Ethernet is expected to provide the network backbone for autonomous driving and connected vehicles, as it is capable of the high data bandwidth, communications speed, weight reduction, and cost efficiency that future connected cars require. NXP’s modular approach with switch and transceiver allows for flexible and cost efficient combinations, enabling automakers to build optimal solutions for a wide range of networking architectures, from entry-level cars to high-end luxury vehicles. This will also pave the way for new, distributed networking architectures in the future.

The adoption of Ethernet is quickly accelerating with the rise of secure connected cars and the subsequent high demands for data transport.

To date, NXP has shipped six billion CAN, LIN, and FlexRay transceivers to the global automotive industry and two million transceivers are supplied every day.
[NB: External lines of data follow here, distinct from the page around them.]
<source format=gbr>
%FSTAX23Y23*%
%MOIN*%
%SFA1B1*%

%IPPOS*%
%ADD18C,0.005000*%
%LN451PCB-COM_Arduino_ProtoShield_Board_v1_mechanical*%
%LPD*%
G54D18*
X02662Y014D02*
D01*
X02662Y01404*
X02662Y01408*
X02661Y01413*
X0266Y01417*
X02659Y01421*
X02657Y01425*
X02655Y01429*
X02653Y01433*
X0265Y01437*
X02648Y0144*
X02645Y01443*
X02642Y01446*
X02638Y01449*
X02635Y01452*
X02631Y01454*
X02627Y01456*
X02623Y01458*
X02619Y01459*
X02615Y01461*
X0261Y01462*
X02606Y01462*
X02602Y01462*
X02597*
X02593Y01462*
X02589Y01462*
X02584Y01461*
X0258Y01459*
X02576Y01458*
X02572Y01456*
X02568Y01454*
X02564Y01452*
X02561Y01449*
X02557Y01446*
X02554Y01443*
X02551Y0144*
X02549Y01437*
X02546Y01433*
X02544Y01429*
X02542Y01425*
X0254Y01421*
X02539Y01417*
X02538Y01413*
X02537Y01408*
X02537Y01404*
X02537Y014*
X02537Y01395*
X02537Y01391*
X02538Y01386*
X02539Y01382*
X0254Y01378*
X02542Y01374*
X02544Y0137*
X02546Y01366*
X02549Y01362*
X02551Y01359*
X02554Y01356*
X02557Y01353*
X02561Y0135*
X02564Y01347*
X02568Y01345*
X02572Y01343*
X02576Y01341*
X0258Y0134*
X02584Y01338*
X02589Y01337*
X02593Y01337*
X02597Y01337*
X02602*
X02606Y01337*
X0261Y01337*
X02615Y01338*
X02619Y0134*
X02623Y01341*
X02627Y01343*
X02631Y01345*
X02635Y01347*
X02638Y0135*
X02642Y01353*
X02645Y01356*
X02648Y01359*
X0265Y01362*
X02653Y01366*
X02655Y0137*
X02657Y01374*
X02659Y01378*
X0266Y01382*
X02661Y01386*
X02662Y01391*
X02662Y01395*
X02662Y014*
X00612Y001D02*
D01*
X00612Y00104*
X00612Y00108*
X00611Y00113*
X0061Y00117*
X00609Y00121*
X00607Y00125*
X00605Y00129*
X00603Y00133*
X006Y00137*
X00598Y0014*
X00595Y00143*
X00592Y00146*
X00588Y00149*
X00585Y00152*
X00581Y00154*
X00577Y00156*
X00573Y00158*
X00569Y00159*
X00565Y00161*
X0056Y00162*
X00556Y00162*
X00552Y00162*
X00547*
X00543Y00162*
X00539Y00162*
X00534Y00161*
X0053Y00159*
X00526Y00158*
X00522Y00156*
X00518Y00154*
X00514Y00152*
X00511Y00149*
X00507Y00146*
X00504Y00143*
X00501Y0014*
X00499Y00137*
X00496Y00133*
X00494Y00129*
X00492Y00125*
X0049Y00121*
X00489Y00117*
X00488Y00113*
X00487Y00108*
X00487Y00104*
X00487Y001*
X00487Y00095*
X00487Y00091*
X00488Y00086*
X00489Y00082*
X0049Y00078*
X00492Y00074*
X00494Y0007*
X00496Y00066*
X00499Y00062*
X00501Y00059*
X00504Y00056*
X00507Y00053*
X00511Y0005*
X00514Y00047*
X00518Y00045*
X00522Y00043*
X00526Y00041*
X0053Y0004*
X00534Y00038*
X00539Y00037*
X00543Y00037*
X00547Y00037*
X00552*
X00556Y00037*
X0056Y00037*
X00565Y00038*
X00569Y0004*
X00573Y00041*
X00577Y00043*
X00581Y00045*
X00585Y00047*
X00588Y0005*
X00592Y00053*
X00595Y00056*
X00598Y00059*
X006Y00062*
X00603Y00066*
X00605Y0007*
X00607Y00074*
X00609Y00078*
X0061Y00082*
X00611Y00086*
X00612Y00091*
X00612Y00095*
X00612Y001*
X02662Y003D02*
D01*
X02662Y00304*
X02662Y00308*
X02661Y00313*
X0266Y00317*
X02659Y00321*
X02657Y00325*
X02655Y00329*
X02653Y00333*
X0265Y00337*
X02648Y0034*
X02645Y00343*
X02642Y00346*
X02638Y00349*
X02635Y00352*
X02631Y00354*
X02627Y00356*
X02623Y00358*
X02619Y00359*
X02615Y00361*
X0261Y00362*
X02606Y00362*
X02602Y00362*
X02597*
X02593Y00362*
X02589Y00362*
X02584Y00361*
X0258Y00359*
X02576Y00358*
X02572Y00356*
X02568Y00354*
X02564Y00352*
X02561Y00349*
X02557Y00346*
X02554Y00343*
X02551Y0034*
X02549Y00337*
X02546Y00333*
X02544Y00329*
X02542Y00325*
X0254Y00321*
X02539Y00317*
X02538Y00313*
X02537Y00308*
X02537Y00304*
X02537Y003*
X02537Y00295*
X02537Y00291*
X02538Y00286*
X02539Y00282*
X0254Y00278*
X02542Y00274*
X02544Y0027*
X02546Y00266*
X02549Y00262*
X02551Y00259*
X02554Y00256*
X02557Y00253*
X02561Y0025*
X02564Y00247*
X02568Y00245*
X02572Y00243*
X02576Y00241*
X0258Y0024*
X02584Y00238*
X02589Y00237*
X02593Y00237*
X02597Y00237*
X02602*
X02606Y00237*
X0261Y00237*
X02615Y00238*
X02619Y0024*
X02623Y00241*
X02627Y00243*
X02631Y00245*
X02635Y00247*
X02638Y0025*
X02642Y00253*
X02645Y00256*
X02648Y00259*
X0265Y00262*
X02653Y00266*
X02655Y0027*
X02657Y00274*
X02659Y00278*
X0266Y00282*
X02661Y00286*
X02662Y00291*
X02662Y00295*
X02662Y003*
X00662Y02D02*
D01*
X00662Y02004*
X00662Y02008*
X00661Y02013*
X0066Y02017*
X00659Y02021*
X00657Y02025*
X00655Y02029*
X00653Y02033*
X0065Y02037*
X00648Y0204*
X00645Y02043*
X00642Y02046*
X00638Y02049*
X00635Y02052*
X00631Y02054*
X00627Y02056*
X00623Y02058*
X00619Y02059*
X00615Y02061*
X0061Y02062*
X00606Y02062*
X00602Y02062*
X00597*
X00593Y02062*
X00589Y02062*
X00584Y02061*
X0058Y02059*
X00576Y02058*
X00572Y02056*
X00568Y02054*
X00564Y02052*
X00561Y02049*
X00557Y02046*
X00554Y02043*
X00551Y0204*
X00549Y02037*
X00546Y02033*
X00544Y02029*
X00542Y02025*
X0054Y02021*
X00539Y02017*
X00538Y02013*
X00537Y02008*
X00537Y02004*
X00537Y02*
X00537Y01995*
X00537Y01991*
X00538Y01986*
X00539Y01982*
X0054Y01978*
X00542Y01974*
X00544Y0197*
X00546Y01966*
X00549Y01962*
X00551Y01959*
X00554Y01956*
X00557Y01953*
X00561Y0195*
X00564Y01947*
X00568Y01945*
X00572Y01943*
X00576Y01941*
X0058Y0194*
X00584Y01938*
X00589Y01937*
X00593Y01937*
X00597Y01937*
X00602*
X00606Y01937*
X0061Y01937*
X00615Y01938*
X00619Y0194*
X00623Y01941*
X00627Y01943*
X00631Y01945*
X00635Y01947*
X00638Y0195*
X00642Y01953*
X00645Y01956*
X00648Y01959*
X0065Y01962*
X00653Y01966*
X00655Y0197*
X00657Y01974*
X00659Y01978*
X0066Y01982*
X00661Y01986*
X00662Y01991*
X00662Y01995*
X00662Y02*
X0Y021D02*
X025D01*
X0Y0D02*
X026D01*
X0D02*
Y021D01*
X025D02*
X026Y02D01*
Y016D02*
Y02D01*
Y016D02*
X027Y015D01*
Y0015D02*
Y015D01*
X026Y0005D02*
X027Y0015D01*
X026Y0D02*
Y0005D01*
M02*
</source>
Ethernet will complement these existing standards.

By developing technology purpose-built for automotive applications, NXP’s Ethernet PHY TJA1100 supports automotive low power modes. When the engine is off, the systems sleep. Meanwhile, the Ethernet PHY stays partially powered, waking up the system only upon activity on the network. Contrary to conventional solutions, the NXP Ethernet PHY does not require additional components like voltage regulators to stay on while the engine is off, which greatly improves power consumption and battery lifetime.
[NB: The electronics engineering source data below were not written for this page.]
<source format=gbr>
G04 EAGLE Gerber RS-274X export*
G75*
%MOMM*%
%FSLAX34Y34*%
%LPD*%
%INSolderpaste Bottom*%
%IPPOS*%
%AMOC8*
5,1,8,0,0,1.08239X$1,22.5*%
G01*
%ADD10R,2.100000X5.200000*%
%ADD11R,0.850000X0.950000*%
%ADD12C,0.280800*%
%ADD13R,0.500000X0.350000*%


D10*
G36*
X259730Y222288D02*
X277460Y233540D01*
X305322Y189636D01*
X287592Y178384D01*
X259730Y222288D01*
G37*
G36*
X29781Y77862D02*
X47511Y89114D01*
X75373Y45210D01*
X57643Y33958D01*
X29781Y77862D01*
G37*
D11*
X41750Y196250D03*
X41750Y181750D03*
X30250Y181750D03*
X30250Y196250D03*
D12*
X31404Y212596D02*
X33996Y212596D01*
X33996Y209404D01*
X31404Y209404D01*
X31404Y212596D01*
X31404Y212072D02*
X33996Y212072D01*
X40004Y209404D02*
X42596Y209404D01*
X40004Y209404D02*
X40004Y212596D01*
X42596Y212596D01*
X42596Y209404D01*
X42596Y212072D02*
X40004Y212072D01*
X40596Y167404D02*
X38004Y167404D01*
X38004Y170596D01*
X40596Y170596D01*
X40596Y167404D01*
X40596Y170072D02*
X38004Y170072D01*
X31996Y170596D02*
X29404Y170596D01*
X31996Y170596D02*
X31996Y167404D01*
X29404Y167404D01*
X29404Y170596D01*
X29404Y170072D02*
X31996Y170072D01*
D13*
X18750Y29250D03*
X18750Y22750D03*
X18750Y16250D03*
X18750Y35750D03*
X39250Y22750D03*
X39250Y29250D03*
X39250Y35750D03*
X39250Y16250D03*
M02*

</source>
NXP has developed the Automotive Ethernet Switch SJA1105 in close co-operation with TTTech, a global leader in the field of robust networking and safety controls. The switch uses Deterministic Ethernet technology to guarantee message latency in applications such as autonomous driving, where deterministic communication is vital for reasons of operational efficiency or functional safety. Deterministic Ethernet supports the trend toward increasing bandwidth requirements of up to one gigabit, while ensuring high reliability in networked control systems and high availability in fail-operational applications. It comprises several standards including Ethernet (IEEE 802.3), Time-Triggered Ethernet (SAE AS6802) as well as Audio Video Bridging (AVB) and Time-Sensitive Networking (TSN).
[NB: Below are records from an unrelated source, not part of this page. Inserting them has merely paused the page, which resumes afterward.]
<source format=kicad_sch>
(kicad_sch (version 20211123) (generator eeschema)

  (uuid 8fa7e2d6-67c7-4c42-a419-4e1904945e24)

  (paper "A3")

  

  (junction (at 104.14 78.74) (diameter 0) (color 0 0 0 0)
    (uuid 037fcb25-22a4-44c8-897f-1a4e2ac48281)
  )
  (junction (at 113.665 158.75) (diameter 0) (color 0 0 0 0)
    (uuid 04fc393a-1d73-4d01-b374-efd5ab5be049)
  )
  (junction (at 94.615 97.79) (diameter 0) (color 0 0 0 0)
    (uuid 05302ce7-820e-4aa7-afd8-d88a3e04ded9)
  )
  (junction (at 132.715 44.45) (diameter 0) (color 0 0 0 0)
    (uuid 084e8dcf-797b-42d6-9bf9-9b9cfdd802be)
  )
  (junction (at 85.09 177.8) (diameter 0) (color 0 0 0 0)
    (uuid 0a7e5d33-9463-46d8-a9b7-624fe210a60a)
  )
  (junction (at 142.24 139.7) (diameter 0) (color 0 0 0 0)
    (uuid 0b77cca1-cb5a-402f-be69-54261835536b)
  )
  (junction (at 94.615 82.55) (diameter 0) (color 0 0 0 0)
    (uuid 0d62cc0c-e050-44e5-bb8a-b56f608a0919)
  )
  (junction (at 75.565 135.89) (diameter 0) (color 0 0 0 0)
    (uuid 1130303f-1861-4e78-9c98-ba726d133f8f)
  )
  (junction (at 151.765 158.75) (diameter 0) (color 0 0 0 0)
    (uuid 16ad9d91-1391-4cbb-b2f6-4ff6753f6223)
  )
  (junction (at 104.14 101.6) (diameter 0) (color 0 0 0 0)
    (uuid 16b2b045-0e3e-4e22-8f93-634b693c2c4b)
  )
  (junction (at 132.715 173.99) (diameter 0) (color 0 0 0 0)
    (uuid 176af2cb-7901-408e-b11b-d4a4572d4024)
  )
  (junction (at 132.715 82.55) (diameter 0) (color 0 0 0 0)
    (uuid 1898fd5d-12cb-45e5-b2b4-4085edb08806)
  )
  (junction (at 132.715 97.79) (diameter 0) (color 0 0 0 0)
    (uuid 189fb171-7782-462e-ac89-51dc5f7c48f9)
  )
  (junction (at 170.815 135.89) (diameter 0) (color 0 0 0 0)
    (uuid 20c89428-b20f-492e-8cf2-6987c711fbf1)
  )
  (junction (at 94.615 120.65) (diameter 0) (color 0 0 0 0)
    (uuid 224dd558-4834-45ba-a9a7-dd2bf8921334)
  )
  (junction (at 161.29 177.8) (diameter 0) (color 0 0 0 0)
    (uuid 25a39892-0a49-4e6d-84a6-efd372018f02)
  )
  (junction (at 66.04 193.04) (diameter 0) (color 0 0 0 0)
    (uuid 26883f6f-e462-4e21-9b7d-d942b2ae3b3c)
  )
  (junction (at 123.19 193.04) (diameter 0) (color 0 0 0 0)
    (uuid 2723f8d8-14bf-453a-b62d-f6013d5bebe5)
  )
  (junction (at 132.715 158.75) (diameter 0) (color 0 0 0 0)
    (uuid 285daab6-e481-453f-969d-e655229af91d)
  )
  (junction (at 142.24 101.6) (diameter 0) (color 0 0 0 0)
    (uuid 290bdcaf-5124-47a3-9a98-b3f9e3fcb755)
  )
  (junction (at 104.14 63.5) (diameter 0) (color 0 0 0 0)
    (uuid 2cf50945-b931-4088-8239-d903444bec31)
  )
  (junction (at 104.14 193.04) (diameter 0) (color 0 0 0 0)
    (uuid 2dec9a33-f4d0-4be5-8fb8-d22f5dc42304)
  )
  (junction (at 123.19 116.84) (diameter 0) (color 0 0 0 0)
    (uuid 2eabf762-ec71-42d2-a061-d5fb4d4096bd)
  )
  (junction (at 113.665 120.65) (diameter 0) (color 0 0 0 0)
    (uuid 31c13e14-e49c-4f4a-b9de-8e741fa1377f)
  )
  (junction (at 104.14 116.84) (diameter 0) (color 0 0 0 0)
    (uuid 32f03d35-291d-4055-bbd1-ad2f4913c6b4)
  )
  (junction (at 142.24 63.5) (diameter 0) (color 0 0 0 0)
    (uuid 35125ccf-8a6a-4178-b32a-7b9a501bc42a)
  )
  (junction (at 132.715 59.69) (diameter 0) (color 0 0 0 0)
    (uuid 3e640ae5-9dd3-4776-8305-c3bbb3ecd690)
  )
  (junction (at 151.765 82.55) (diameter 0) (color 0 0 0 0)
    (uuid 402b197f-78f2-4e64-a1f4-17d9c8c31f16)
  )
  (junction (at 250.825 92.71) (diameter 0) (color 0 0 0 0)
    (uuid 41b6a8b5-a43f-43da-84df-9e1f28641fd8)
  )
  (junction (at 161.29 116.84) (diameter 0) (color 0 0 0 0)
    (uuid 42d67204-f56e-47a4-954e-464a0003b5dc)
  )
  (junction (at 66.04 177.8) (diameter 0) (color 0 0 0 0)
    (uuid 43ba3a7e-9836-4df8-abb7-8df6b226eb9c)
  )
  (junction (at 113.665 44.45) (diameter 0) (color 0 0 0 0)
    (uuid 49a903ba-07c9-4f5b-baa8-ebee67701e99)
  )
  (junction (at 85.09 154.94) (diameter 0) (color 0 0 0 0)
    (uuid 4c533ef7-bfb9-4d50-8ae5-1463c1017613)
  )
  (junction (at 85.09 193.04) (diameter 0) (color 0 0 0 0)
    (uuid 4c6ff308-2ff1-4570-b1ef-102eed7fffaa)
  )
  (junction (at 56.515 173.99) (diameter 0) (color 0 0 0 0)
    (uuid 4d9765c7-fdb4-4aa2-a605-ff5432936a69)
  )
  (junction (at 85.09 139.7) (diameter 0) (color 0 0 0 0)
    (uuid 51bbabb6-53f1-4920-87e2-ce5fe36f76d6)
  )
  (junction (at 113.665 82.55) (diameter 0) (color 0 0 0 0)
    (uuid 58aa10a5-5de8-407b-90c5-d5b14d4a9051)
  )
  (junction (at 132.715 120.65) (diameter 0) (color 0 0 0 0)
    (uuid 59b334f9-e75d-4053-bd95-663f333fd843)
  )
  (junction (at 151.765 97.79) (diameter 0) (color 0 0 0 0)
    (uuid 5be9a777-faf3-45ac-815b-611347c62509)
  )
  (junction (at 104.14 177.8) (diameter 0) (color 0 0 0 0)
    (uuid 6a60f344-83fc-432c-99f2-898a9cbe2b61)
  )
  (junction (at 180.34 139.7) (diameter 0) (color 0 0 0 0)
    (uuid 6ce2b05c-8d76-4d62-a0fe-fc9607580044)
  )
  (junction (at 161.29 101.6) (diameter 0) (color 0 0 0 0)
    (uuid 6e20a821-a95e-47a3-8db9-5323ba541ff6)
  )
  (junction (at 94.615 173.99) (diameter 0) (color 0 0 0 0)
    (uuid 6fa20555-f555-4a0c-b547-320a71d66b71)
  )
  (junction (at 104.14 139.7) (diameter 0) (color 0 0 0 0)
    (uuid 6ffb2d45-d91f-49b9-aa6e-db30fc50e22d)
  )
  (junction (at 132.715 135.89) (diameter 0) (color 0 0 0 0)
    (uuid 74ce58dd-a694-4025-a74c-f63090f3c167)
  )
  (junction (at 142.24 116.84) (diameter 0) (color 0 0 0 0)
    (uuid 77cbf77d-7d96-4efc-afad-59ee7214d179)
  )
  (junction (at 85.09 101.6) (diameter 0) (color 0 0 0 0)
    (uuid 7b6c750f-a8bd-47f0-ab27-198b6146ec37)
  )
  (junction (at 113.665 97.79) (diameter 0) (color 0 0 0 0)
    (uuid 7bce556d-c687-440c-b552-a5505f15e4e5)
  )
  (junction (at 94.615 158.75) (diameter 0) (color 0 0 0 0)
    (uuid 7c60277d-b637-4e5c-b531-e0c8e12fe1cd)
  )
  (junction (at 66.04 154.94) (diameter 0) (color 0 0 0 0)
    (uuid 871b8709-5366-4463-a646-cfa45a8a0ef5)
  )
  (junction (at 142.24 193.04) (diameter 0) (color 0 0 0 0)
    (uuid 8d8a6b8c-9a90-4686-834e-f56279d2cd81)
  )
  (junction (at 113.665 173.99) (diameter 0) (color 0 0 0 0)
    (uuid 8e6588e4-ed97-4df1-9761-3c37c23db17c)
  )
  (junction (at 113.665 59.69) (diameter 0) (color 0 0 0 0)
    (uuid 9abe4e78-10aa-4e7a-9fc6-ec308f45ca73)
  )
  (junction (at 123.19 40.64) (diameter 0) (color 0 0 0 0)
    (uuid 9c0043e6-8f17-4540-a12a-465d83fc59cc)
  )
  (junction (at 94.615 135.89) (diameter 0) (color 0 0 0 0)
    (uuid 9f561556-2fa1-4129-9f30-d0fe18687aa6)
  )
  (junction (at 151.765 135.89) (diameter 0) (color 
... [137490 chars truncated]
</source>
NXP Ethernet transceivers TJA1100 are available in prototype samples today and will enter mass production before the end of the year. The first samples of the NXP Ethernet Switches SJA1105 have already been successfully tested by car makers and are available upon request.

“Automakers plan to use in-vehicle Ethernet broadly to enable a variety of applications and functions,” said Thilo Koslowski, Vice President and Automotive Practice Leader, Gartner. “These include safety, driver information systems, ADASs and entertainment. By 2023, 162m Ethernet nodes containing 242m ports will be included in produced consumer vehicles, worldwide.”

Jens Hinrichsen, Senior Vice President, Secure Car Access & Networking, NXP, added: “NXP has been a main driver in bringing Ethernet to cars and a founding member of the OPEN Alliance standardising organisation. It is inspiring to see the first ‘true’ automotive Ethernet transceivers and switches coming to market, ready to meet the stringent automotive requirements for EMC, quality, reliability, and volume production. The Ethernet portfolio rounds off our leading in-vehicle networking offering and will open up a variety of new features for future connected cars.”